Na szczęście Prince był już w dobrych rękach
Neda zabrała szczeniaka ze sobą, a wtedy rozpoczęła się jego droga do nowego życia. Prince otrzymywał potrzebne leki oraz regularnie był poddawany specjalnym kąpielom.
Po kilku miesiącach odpowiedniej opieki piesek zmienił się nie do poznania!
„Jego futro odrosło, dzięki czemu w końcu zaczął przypominać przedstawiciela swojej rasy. Pozbyliśmy się także tej okropnej fioletowej farby. Prince całkowicie się zmienił. Aż ciężko uwierzyć, że to ten sam pies!” – przyznała Neda.
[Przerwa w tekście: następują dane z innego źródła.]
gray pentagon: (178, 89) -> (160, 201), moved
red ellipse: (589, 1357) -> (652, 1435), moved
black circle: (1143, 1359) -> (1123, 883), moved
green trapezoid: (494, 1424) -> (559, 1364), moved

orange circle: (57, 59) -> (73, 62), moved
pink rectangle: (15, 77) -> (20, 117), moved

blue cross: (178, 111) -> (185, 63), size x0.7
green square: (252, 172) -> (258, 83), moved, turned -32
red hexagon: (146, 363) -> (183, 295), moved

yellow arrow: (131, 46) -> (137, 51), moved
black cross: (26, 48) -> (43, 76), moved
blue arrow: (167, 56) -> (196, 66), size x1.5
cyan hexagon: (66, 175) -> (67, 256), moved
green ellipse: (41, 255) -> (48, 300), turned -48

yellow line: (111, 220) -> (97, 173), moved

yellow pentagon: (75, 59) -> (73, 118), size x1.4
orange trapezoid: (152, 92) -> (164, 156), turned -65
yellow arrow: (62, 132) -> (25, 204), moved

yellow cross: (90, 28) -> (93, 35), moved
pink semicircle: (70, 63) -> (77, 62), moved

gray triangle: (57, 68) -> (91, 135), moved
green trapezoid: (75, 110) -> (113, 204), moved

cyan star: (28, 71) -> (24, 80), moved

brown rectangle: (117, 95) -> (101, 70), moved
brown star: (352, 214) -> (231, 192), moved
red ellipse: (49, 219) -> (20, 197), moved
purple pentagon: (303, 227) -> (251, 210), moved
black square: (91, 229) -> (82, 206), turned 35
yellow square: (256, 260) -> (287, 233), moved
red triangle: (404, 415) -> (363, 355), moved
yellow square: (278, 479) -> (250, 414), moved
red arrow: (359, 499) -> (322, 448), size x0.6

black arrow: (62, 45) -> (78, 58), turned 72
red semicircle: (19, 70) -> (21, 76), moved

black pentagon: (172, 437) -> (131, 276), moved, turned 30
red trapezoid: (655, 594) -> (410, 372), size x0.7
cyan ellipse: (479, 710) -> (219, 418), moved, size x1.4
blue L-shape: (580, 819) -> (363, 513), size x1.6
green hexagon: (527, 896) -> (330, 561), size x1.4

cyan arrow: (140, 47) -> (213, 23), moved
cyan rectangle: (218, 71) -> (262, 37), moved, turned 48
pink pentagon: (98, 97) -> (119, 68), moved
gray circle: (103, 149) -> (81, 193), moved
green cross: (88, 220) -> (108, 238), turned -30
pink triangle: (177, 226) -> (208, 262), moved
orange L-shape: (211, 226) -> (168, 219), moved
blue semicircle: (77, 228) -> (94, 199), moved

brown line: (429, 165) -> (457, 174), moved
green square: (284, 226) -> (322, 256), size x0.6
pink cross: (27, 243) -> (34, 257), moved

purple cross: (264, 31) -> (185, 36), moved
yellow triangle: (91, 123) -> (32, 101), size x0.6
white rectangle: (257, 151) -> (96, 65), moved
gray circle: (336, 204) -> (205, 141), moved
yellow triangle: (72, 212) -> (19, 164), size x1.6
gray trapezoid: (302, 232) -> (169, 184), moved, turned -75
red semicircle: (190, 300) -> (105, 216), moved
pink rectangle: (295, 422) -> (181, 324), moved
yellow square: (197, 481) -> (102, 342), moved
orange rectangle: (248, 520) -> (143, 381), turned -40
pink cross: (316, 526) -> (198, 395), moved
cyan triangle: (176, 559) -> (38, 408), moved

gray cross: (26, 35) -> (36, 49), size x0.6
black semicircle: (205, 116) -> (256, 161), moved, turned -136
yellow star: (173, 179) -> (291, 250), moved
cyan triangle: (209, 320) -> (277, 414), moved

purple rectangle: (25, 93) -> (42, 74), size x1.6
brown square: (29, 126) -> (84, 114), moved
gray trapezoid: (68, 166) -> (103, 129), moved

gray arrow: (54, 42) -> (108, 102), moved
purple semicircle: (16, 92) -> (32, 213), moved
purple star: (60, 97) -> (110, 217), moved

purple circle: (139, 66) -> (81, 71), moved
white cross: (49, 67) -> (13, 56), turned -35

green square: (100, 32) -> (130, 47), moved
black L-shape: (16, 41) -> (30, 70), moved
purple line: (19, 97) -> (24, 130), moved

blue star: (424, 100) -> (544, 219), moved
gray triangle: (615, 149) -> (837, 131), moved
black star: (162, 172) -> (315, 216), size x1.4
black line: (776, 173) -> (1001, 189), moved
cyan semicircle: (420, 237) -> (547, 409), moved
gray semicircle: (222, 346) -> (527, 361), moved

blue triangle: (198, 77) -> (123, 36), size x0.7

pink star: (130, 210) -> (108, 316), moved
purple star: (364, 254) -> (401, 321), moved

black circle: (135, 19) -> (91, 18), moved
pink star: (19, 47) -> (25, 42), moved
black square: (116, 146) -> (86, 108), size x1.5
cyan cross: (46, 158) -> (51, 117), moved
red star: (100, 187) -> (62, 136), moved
Nie zajęło to długo, aż Prince znalazł swój wieczny dom
„Przez cały czas mieszkał w moim domu i muszę przyznać, że świetnie sobie radził. Bardzo dobrze dogadywał się z innymi psami, więc zaczęłam szukać mu stałej rodziny. Na szczęście Prince nie musiał czekać długo!”
Teraz czworonóg w końcu jest szczęśliwy
Prince zamieszkał z nowymi rodzicami oraz psim bratem o imieniu Obi. Teraz w końcu jest zdrowy i szczęśliwy!